Contempló el estanque ambarino y la letra griega Z que yacía en el fondo. Recordó lo que había leído en uno de los manuscritos: «Eumenes reveló el lugar de descanso, que se hallaba muy lejos, en las montañas, donde los escitas le mostraron a Alejandro la vida.» Se acercó al estanque verde y volvió a contemplar la H del fondo.
Vida.
Una promesa adorable.
Ely la cogió de la mano.
– ¿Lista?
Ella asintió.
Se arrodillaron y bebieron.
Copenhague
Sábado, 6 de junio
19.45 horas
Malone disfrutaba de una crema de tomate en la segunda planta del café Norden. Definitivamente, era la mejor que jamás había probado. Thorvaldsen estaba sentado al otro lado de la mesa. Las ventanas de la segunda planta estaban abiertas y dejaban entrar una agradable brisa, propia de finales de la primavera. El clima de Copenhague en esa época del año era casi perfecto, otra de las muchas razones por las que disfrutaba viviendo allí.

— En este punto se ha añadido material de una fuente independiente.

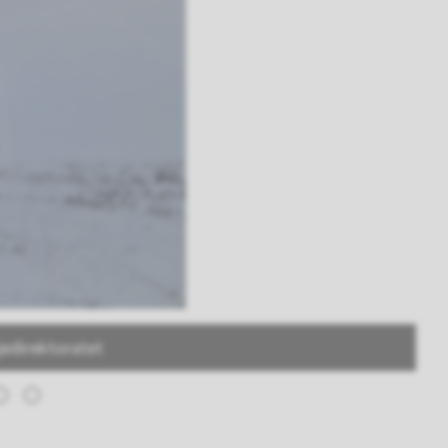
jødirektoratet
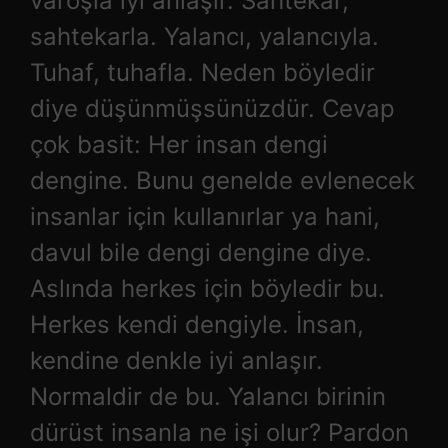
varoşla iyi anlaşır. Sahtekar,
sahtekarla. Yalancı, yalancıyla.
Tuhaf, tuhafla. Neden böyledir
diye düşünmüşsünüzdür. Cevap
çok basit: Her insan dengi
dengine. Bunu genelde evlenecek
insanlar için kullanırlar ya hani,
davul bile dengi dengine diye.
Aslında herkes için böyledir bu.
Herkes kendi dengiyle. İnsan,
kendine denkle iyi anlaşır.
Normaldir de bu. Yalancı birinin
dürüst insanla ne işi olur? Pardon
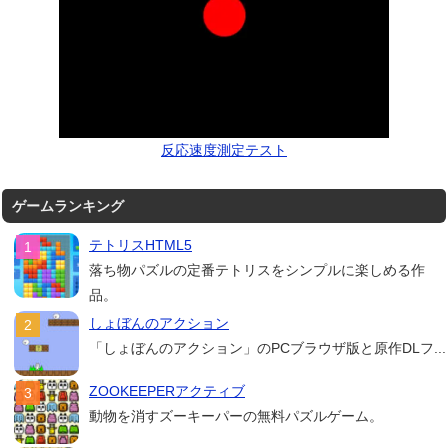
反応速度測定テスト
ゲームランキング
テトリスHTML5
落ち物パズルの定番テトリスをシンプルに楽しめる作
品。
しょぼんのアクション
「しょぼんのアクション」のPCブラウザ版と原作DLフ...
ZOOKEEPERアクティブ
動物を消すズーキーパーの無料パズルゲーム。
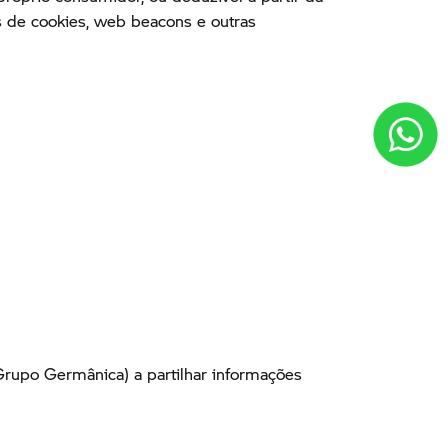
s de cookies, web beacons e outras
Grupo Germânica) a partilhar informações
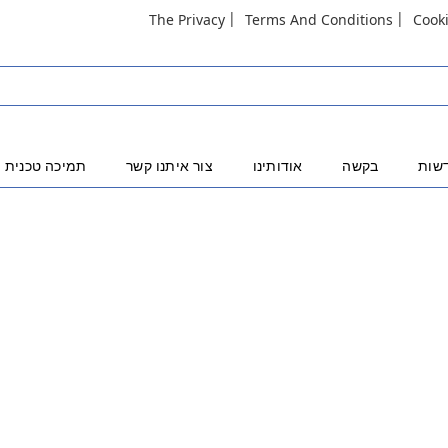
The Privacy
Terms And Conditions
Cook
שות
בקשה
אודותינו
צור איתנו קשר
תמיכה טכנית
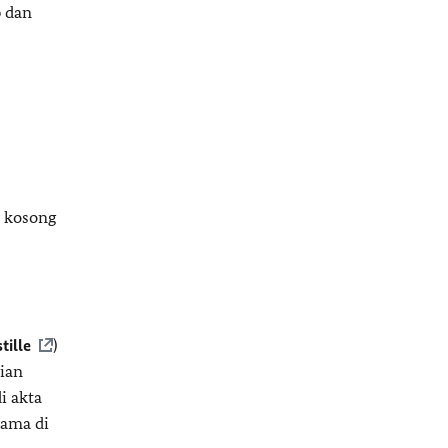
p dan
h kosong
tille
)
lian
i akta
nama di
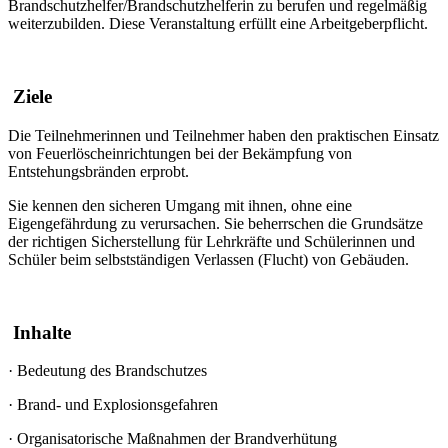
Brandschutzhelfer/Brandschutzhelferin zu berufen und regelmäßig
weiterzubilden. Diese Veranstaltung erfüllt eine Arbeitgeberpflicht.
Ziele
Die Teilnehmerinnen und Teilnehmer haben den praktischen Einsatz
von Feuerlöscheinrichtungen bei der Bekämpfung von
Entstehungsbränden erprobt.
Sie kennen den sicheren Umgang mit ihnen, ohne eine
Eigengefährdung zu verursachen. Sie beherrschen die Grundsätze
der richtigen Sicherstellung für Lehrkräfte und Schülerinnen und
Schüler beim selbstständigen Verlassen (Flucht) von Gebäuden.
Inhalte
·
Bedeutung des Brandschutzes
·
Brand- und Explosionsgefahren
·
Organisatorische Maßnahmen der Brandverhütung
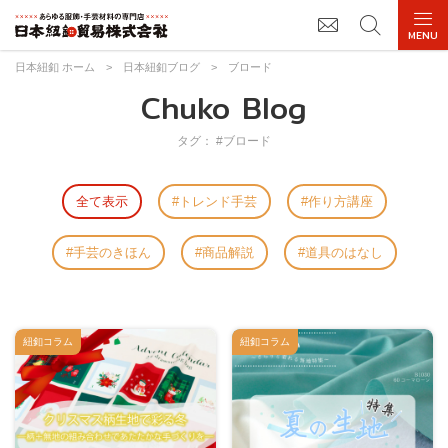
日本紐釦 ホーム
>
日本紐釦ブログ
>
ブロード
Chuko Blog
タグ： #ブロード
全て表示
トレンド手芸
作り方講座
手芸のきほん
商品解説
道具のはなし
紐釦コラム
紐釦コラム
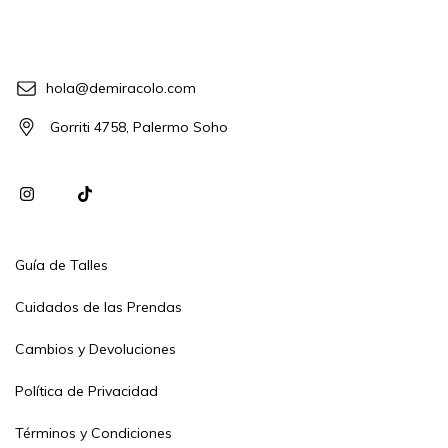
hola@demiracolo.com
Gorriti 4758, Palermo Soho
Guía de Talles
Cuidados de las Prendas
Cambios y Devoluciones
Política de Privacidad
Términos y Condiciones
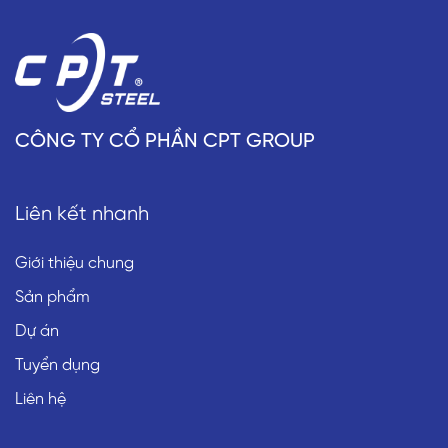
CÔNG TY CỔ PHẦN CPT GROUP
Liên kết nhanh
Giới thiệu chung
Sản phẩm
Dự án
Tuyển dụng
Liên hệ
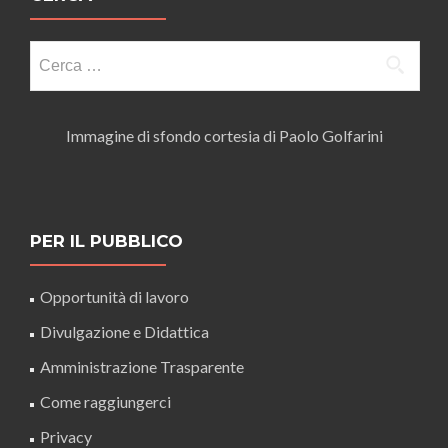
Ricerca
per:
Immagine di sfondo cortesia di Paolo Golfarini
PER IL PUBBLICO
Opportunità di lavoro
Divulgazione e Didattica
Amministrazione Trasparente
Come raggiungerci
Privacy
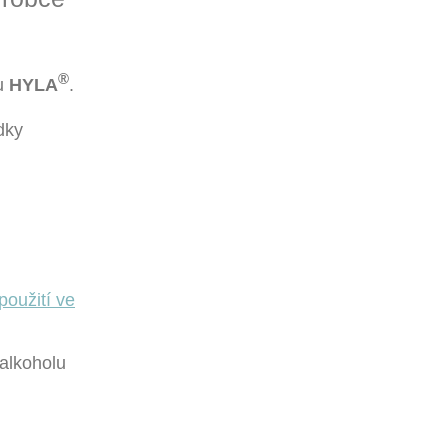
®
ku
HYLA
.
dky
 alkoholu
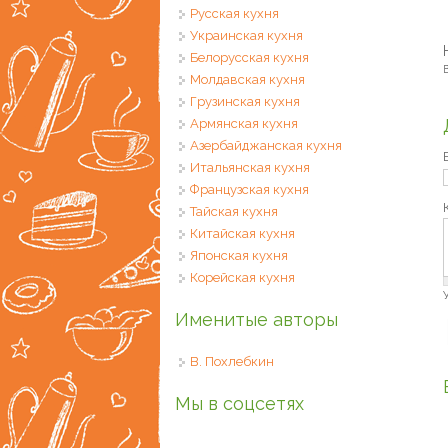
Русская кухня
Украинская кухня
Белорусская кухня
В
Молдавская кухня
Грузинская кухня
Армянская кухня
Азербайджанская кухня
Итальянская кухня
Французская кухня
Тайская кухня
Китайская кухня
Японская кухня
Корейская кухня
Именитые авторы
В. Похлебкин
Мы в соцсетях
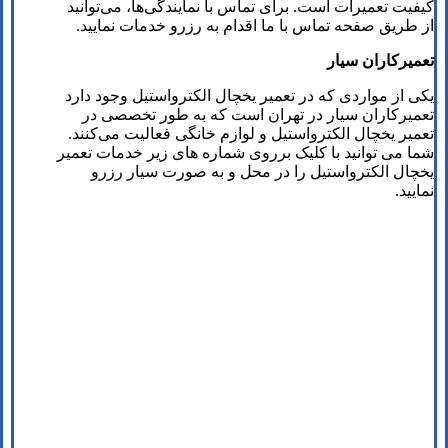
کیفیت تعمیرات است. برای تماس با نمایندگی‌ها، می‌توانید
از طریق صفحه تماس با ما اقدام به رزرو خدمات نمایید.
تعمیرکاران سیار
یکی از مواردی که در تعمیر یخچال الکترواستیل وجود دارد
تعمیرکاران سیار در تهران است که به طور تخصصی در
تعمیر یخچال‌ الکترواستیل و لوازم خانگی فعالیت می‌کنند.
شما می توانید با کلیک برروی شماره های زیر خدمات تعمیر
یخچال الکترواستیل را در محل و به صورت سیار رزرو
نمایید.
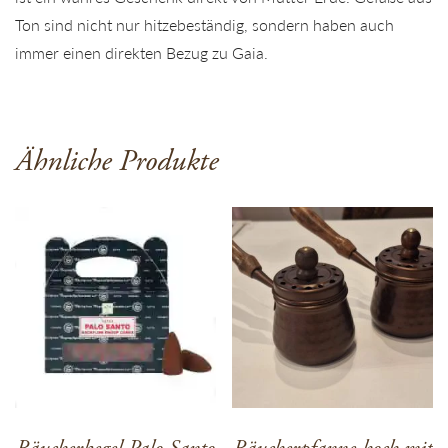
Ton sind nicht nur hitzebeständig, sondern haben auch
immer einen direkten Bezug zu Gaia.
Ähnliche Produkte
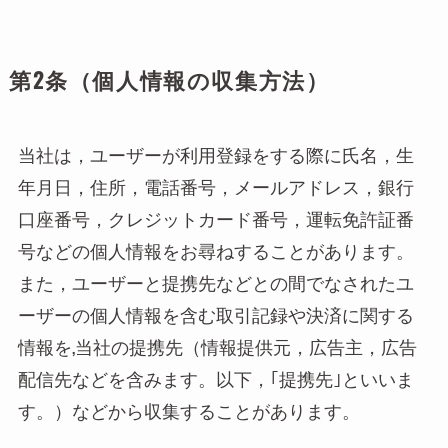
第2条（個人情報の収集方法）
当社は，ユーザーが利用登録をする際に氏名，生
年月日，住所，電話番号，メールアドレス，銀行
口座番号，クレジットカード番号，運転免許証番
号などの個人情報をお尋ねすることがあります。
また，ユーザーと提携先などとの間でなされたユ
ーザーの個人情報を含む取引記録や決済に関する
情報を,当社の提携先（情報提供元，広告主，広告
配信先などを含みます。以下，｢提携先｣といいま
す。）などから収集することがあります。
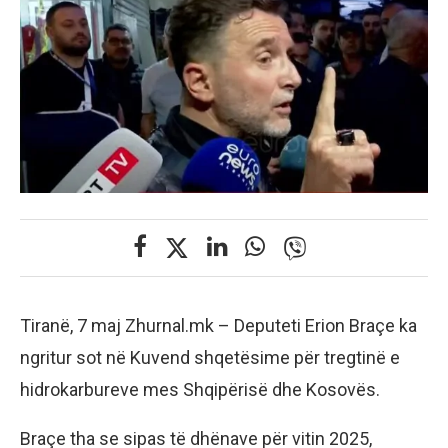
Tiranë, 7 maj Zhurnal.mk – Deputeti Erion Braçe ka
ngritur sot në Kuvend shqetësime për tregtinë e
hidrokarbureve mes Shqipërisë dhe Kosovës.
Braçe tha se sipas të dhënave për vitin 2025,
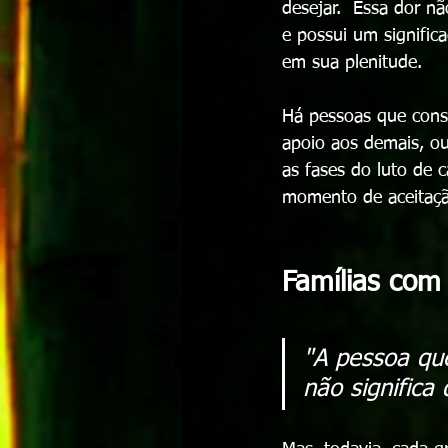
desejar.  Essa dor n
e possui um signific
em sua plenitude.
Há pessoas que cons
apoio aos demais, ou
as fases do luto de 
momento de aceitaçã
Famílias com 
"A pessoa qu
não significa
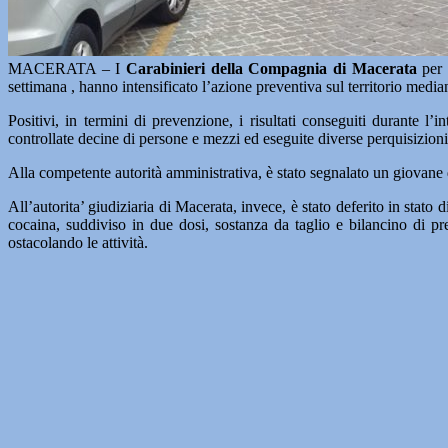
MACERATA – I
Carabinieri della Compagnia di Macerata
per 
settimana , hanno intensificato l’azione preventiva sul territorio mediant
Positivi, in termini di prevenzione, i risultati conseguiti durante l
controllate decine di persone e mezzi ed eseguite diverse perquisizioni
Alla competente autorità amministrativa, è stato segnalato un giovane 
All’autorita’ giudiziaria di Macerata, invece, è stato deferito in stat
cocaina, suddiviso in due dosi, sostanza da taglio e bilancino di pre
ostacolando le attività.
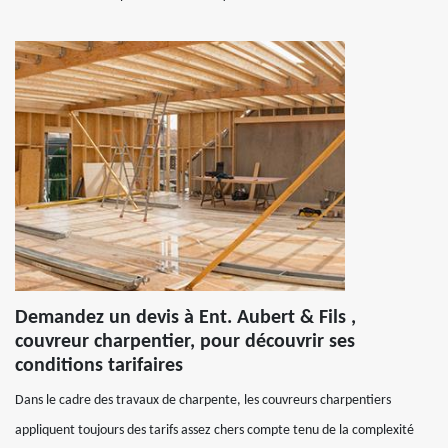
Demandez un devis à Ent. Aubert & Fils ,
couvreur charpentier, pour découvrir ses
conditions tarifaires
Dans le cadre des travaux de charpente, les couvreurs charpentiers
appliquent toujours des tarifs assez chers compte tenu de la complexité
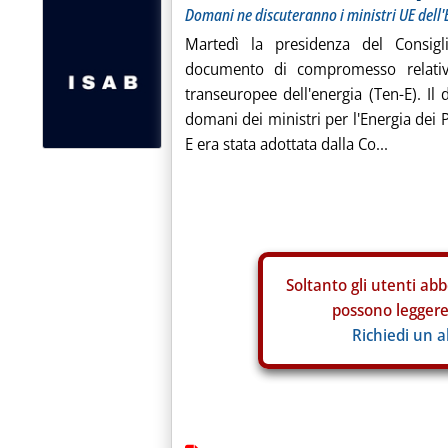
Domani ne discuteranno i ministri UE dell'
Martedì la presidenza del Consigl
documento di compromesso relativo
transeuropee dell'energia (Ten-E). Il
domani dei ministri per l'Energia dei 
E era stata adottata dalla Co...
Soltanto gli
utenti abb
possono leggere 
Richiedi un 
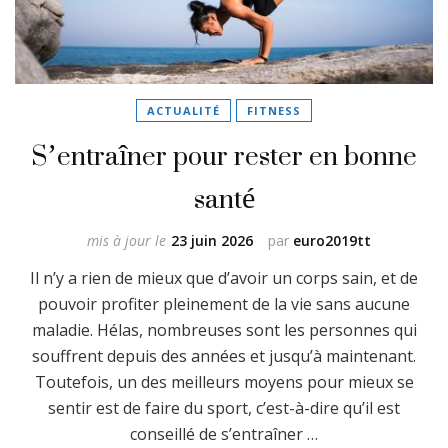
ACTUALITÉ
FITNESS
S’entraîner pour rester en bonne
santé
mis à jour le
23 juin 2026
par
euro2019tt
Il n’y a rien de mieux que d’avoir un corps sain, et de
pouvoir profiter pleinement de la vie sans aucune
maladie. Hélas, nombreuses sont les personnes qui
souffrent depuis des années et jusqu’à maintenant.
Toutefois, un des meilleurs moyens pour mieux se
sentir est de faire du sport, c’est-à-dire qu’il est
conseillé de s’entraîner …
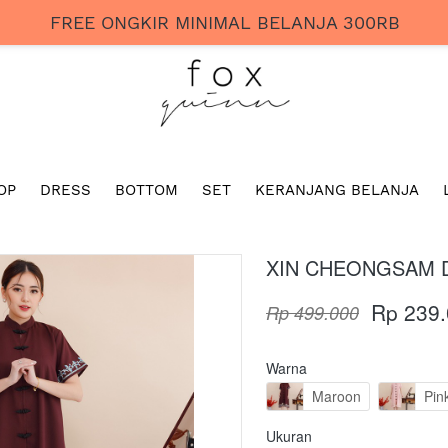
FREE ONGKIR MINIMAL BELANJA 300RB
OP
DRESS
BOTTOM
SET
KERANJANG BELANJA
XIN CHEONGSAM 
Rp 239
Rp 499.000
Warna
Maroon
Pin
Ukuran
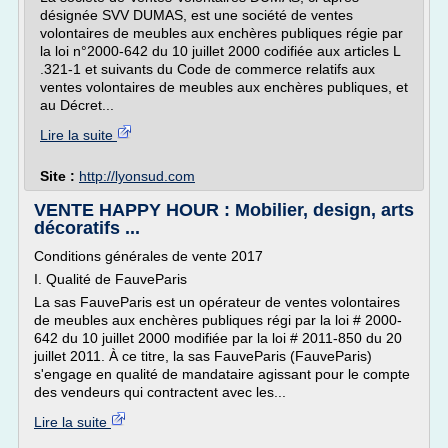
désignée SVV DUMAS, est une société de ventes
volontaires de meubles aux enchères publiques régie par
la loi n°2000-642 du 10 juillet 2000 codifiée aux articles L
.321-1 et suivants du Code de commerce relatifs aux
ventes volontaires de meubles aux enchères publiques, et
au Décret...
Lire la suite
Site :
http://lyonsud.com
VENTE HAPPY HOUR : Mobilier, design, arts
décoratifs ...
Conditions générales de vente 2017
I. Qualité de FauveParis
La sas FauveParis est un opérateur de ventes volontaires
de meubles aux enchères publiques régi par la loi # 2000-
642 du 10 juillet 2000 modifiée par la loi # 2011-850 du 20
juillet 2011. À ce titre, la sas FauveParis (FauveParis)
s'engage en qualité de mandataire agissant pour le compte
des vendeurs qui contractent avec les...
Lire la suite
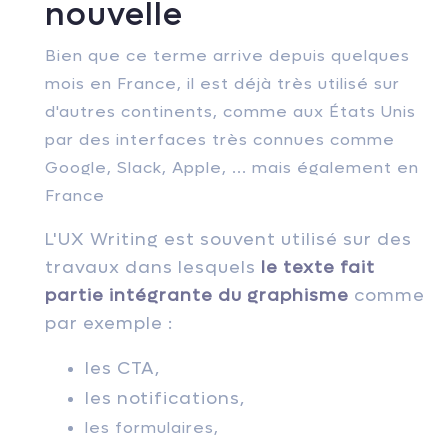
nouvelle
Bien que ce terme arrive depuis quelques
mois en France, il est déjà très utilisé sur
d'autres continents, comme aux États Unis
par des interfaces très connues comme
Google, Slack, Apple, ... mais également en
France
L'UX Writing est souvent utilisé sur des
travaux dans lesquels
le texte fait
partie intégrante du graphisme
comme
par exemple :
l
es CTA,
les notifications,
les formulaires,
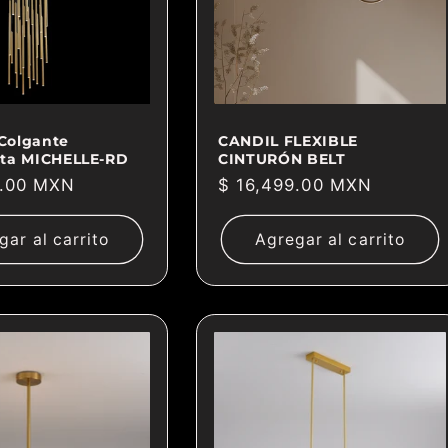
Colgante
CANDIL FLEXIBLE
sta MICHELLE-RD
CINTURÓN BELT
9.00 MXN
Precio
$ 16,499.00 MXN
habitual
gar al carrito
Agregar al carrito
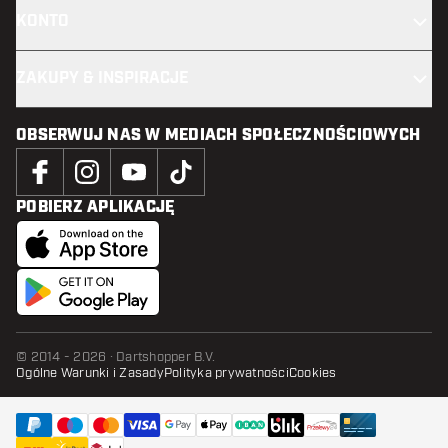
KONTO
ZAKUPY & INSPIRACJE
OBSERWUJ NAS W MEDIACH SPOŁECZNOŚCIOWYCH
POBIERZ APLIKACJĘ
© 2014 - 2026 · Dartshopper B.V.
Ogólne Warunki i Zasady
Polityka prywatności
Cookies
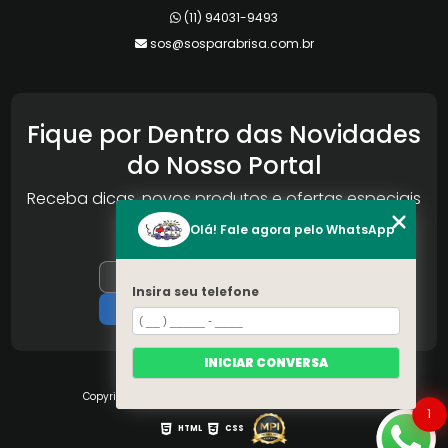
(11) 94031-9493
sos@sosparabrisa.com.br
Fique por Dentro das Novidades
do Nosso Portal
Receba dicas, novos produtos e ofertas especiais
da Reconlog
Olá! Fale agora pelo WhatsApp
Insira seu telefone
INICIAR CONVERSA
Copyright © S.O.S Pára-brisa. (Lei 9610 de 19/02/1998)
1
HTML
CSS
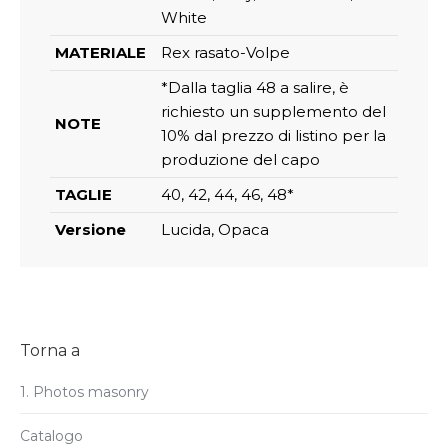
White
MATERIALE
Rex rasato-Volpe
*Dalla taglia 48 a salire, è
richiesto un supplemento del
NOTE
10% dal prezzo di listino per la
produzione del capo
TAGLIE
40, 42, 44, 46, 48*
Versione
Lucida, Opaca
Torna a
1. Photos masonry
Catalogo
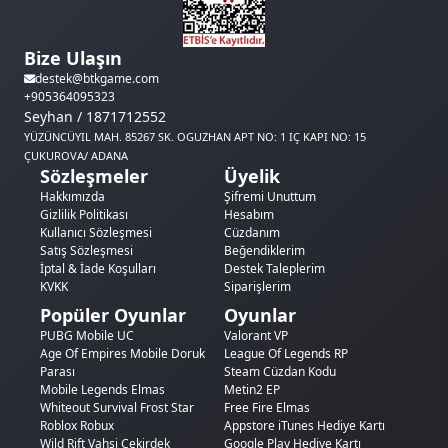
Bize Ulaşın
destek@btkgame.com
+905364095323
Seyhan / 1871712552
YÜZÜNCÜYIL MAH. 85267 SK. OGUZHAN APT NO: 1 IÇ KAPI NO: 15
ÇUKUROVA/ ADANA
Sözleşmeler
Üyelik
Hakkımızda
Şifremi Unuttum
Gizlilik Politikası
Hesabım
Kullanıcı Sözleşmesi
Cüzdanım
Satış Sözleşmesi
Beğendiklerim
İptal & İade Koşulları
Destek Taleplerim
KVKK
Siparişlerim
Popüler Oyunlar
Oyunlar
PUBG Mobile UC
Valorant VP
Age Of Empires Mobile Doruk
League Of Legends RP
Parası
Steam Cüzdan Kodu
Mobile Legends Elmas
Metin2 EP
Whiteout Survival Frost Star
Free Fire Elmas
Roblox Robux
Appstore iTunes Hediye Kartı
Wild Rift Vahşi Çekirdek
Google Play Hediye Kartı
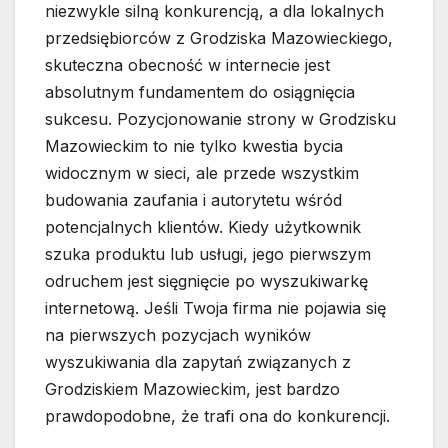
niezwykle silną konkurencją, a dla lokalnych
przedsiębiorców z Grodziska Mazowieckiego,
skuteczna obecność w internecie jest
absolutnym fundamentem do osiągnięcia
sukcesu. Pozycjonowanie strony w Grodzisku
Mazowieckim to nie tylko kwestia bycia
widocznym w sieci, ale przede wszystkim
budowania zaufania i autorytetu wśród
potencjalnych klientów. Kiedy użytkownik
szuka produktu lub usługi, jego pierwszym
odruchem jest sięgnięcie po wyszukiwarkę
internetową. Jeśli Twoja firma nie pojawia się
na pierwszych pozycjach wyników
wyszukiwania dla zapytań związanych z
Grodziskiem Mazowieckim, jest bardzo
prawdopodobne, że trafi ona do konkurencji.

– Hoy he tenido noticias de Ely -dijo Thorvaldsen.
Sentía curiosidad por saber qué estaba ocurriendo en Asia Central. Hacía seis semanas que habían vuelto a casa, y desde entonces había estado ocupado vendiendo libros. Eso era lo bueno de ser un agente sobre el terreno. Hacías tu trabajo y te ibas. Nada de análisis posteriores ni de seguimientos. Esa tarea siempre recaía en otros.
– Está excavando la tumba de Alejandro. El nuevo gobierno de la Federación colabora con los griegos.
Sabía que Ely había conseguido un puesto en Atenas, en el Museo Arqueológico, gracias a la intervención de Thorvaldsen. Por supuesto, conocer la localización de la tumba de Alejandro había inflamado el entusiasmo del museo.
A Zovastina la había sucedido un ministro moderado que, de acuerdo con la constitución de la Federación, había asumido el poder hasta que se celebraran elecciones. Al mismo tiempo, Washington se había asegurado, sigilosamente, de que todos los arsenales biológicos de la Federación se destruyeran y se concediera una oportunidad a Samarcanda. Debían cooperar, o todos los vecinos de la Federación sabrían lo que Zovastina y sus generales habían planeado; y entonces las cosas seguirían su curso. Por suerte, la moderación prevaleció, y con el antígeno en manos de Occidente no había elección. La Federación podría empezar a matar, pero no podría detener la plaga. La incómoda alianza entre Zovastina y Vincenti había sido reemplazada por otra entre dos naciones que recelaban mutuamente.